After a bit Tanya started telling us about the affairs she’d had with mafiosi when she was working as a secretary in the police department of her hometown, and about the six parrots in her parents’ apartment who were all called Gosha. Liza Minnelli put on some music and began to dance Liza Minnelli—style, still looking at Yakov, and then he told her she was tense, and took her over to the window and made her visualize a path through a sweet-scented forest with a little breeze… Tanya told some story about going to the forest with Yakov that I can’t remember, but that sent Emily into a fit of silent, breathless laughter, which, as always, made the rest of us laugh. And Katya sat on the bed saying nothing.

“Have some champagne,” Yuri offered. But she refused.

“Oh, give it to me,” Tanya demanded. “I’ve known Katya for years, she’s happy just to sit there like a cabbage.”

Katya bit her lip. “I can’t drink,” she said quaveringly, “as Yakov knows very well. I’m having a baby.”

There was a pause. “We haven’t decided that,” said Yakov, leaving Liza Minnelli by the window.

“What’s to decide? I’m not having an abortion.”

Liza Minnelli glared at them both. “You’re pathetic,” she spat, and walked out.

“Well—” said Yuri into the silence. “Let’s drink to the baby. Congratulations.”

The next time I saw Katya was at the Easter service, a few weeks later. Mitya refused to come; the new religious freedoms had not changed the fact that he, like most Russians, was an atheist. The church, however, was crowded with people of all ages: from the babushkas in black who had worshiped here for decades to the young women half hidden behind scarves, recent and passionate converts. The majority, however, were there just for Easter, which promised to be a spectacle. At midnight would come the great awakening; until then the priests were still in mourning black, the candles were extinguished, the iconostasis gleamed modestly through the murky light. The crowd jostled and shifted with excitement. Everyone had dressed up and bought candles for the service; at home a feast awaited them, with twelve toasts and the kulich, a cake of sweet cream cheese the shape of a sand castle.

“I’d like to be baptized,” Katya said. “Just so that I can cross myself, you understand. I can’t even cross myself if I see something nasty. I think it would be good for the baby, don’t you?”

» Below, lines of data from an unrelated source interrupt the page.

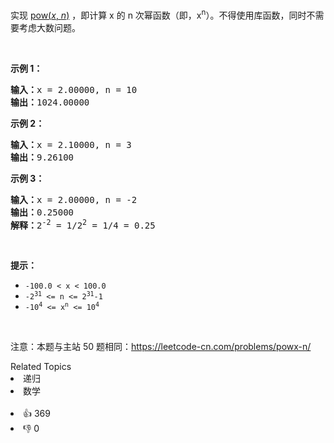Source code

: <p>实现&nbsp;<a href="https://www.cplusplus.com/reference/valarray/pow/">pow(<em>x</em>,&nbsp;<em>n</em>)</a>&nbsp;，即计算 x 的 n 次幂函数（即，x<sup>n</sup>）。不得使用库函数，同时不需要考虑大数问题。</p>

<p>&nbsp;</p>

<p><strong>示例 1：</strong></p>

<pre>
<strong>输入：</strong>x = 2.00000, n = 10
<strong>输出：</strong>1024.00000
</pre>

<p><strong>示例 2：</strong></p>

<pre>
<strong>输入：</strong>x = 2.10000, n = 3
<strong>输出：</strong>9.26100</pre>

<p><strong>示例 3：</strong></p>

<pre>
<strong>输入：</strong>x = 2.00000, n = -2
<strong>输出：</strong>0.25000
<strong>解释：</strong>2<sup>-2</sup> = 1/2<sup>2</sup> = 1/4 = 0.25</pre>

<p>&nbsp;</p>

<p><strong>提示：</strong></p>

<ul> 
 <li><code>-100.0 &lt;&nbsp;x&nbsp;&lt; 100.0</code></li> 
 <li><code>-2<sup>31</sup>&nbsp;&lt;= n &lt;=&nbsp;2<sup>31</sup>-1</code></li> 
 <li><code>-10<sup>4</sup>&nbsp;&lt;= x<sup>n</sup>&nbsp;&lt;= 10<sup>4</sup></code></li> 
</ul>

<p>&nbsp;</p>

<p>注意：本题与主站 50 题相同：<a href="https://leetcode-cn.com/problems/powx-n/">https://leetcode-cn.com/problems/powx-n/</a></p>

<div><div>Related Topics</div><div><li>递归</li><li>数学</li></div></div><br><div><li>👍 369</li><li>👎 0</li></div>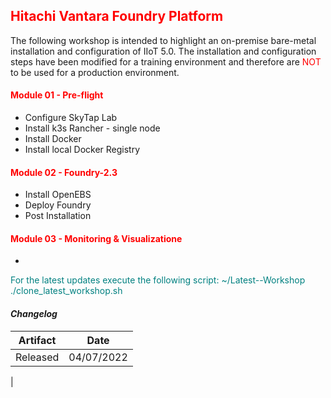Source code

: ## <font color='red'>Hitachi Vantara Foundry Platform</font>
The following workshop is intended to highlight an on-premise bare-metal installation and configuration of IIoT 5.0. The installation and configuration steps have been modified for a training environment and therefore are <font color='red'>NOT</font> to be used for a production environment.

#### <font color='red'>Module 01 - Pre-flight</font>
* Configure SkyTap Lab
* Install k3s Rancher - single node
* Install Docker
* Install local Docker Registry


#### <font color='red'>Module 02 - Foundry-2.3</font>
* Install OpenEBS
* Deploy Foundry
* Post Installation

#### <font color='red'>Module 03 - Monitoring & Visualizatione</font>
*



<font color='teal'>For the latest updates execute the following script: ~/Latest--Workshop ./clone_latest_workshop.sh </font>

#### <em> Changelog </em>

| Artifact                   | Date       |  
| ---------------------------| -----------| 
| Released                   | 04/07/2022 | 
|
 
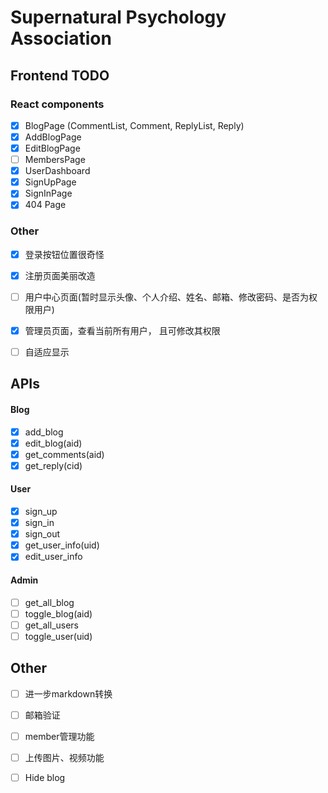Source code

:# Supernatural Psychology Association

## Frontend TODO

### React components

- [x] BlogPage (CommentList, Comment, ReplyList, Reply)
- [x] AddBlogPage
- [x] EditBlogPage
- [ ] MembersPage
- [x] UserDashboard
- [x] SignUpPage
- [x] SignInPage
- [x] 404 Page

### Other

- [x] 登录按钮位置很奇怪
- [x] 注册页面美丽改造
- [ ] 用户中心页面(暂时显示头像、个人介绍、姓名、邮箱、修改密码、是否为权限用户)
- [x] 管理员页面，查看当前所有用户， 且可修改其权限
- [ ] 自适应显示
   

## APIs

#### Blog

- [x] add_blog
- [x] edit_blog(aid)
- [x] get_comments(aid)
- [x] get_reply(cid)

#### User

- [x] sign_up
- [x] sign_in
- [x] sign_out
- [x] get_user_info(uid)
- [x] edit_user_info

#### Admin

- [ ] get_all_blog
- [ ] toggle_blog(aid)
- [ ] get_all_users
- [ ] toggle_user(uid)

## Other

- [ ] 进一步markdown转换
- [ ] 邮箱验证
- [ ] member管理功能
- [ ] 上传图片、视频功能
- [ ] Hide blog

“Aren’t you nervous about having a baby?”

“A little,” she confessed, frowning. “But my mother’s going to help. We’re going to live with her at the beginning.”

At a quarter to midnight, the priests disappeared behind the iconostasis and reappeared almost immediately in golden robes stiff with embroidery. The bishop of Voronezh stepped out in front, his strong old face thrust forward purposefully. He lit the candles of the few people close to the altar, and in a cloud of incense, followed by his priests, he led the procession once around the interior of the church. The excitement was building. The flame from the bishop’s candle had by now spread from hand to hand back through the crowd; three hundred faces, lit from beneath, glowed and shone in the sudden heat. Those at the front were able to follow the priests, but where we were the crowd heaved and buckled, and twice I watched, unable to move, as a candle passed too close to a tangle of hair. Katya looked over her shoulder at me desperately.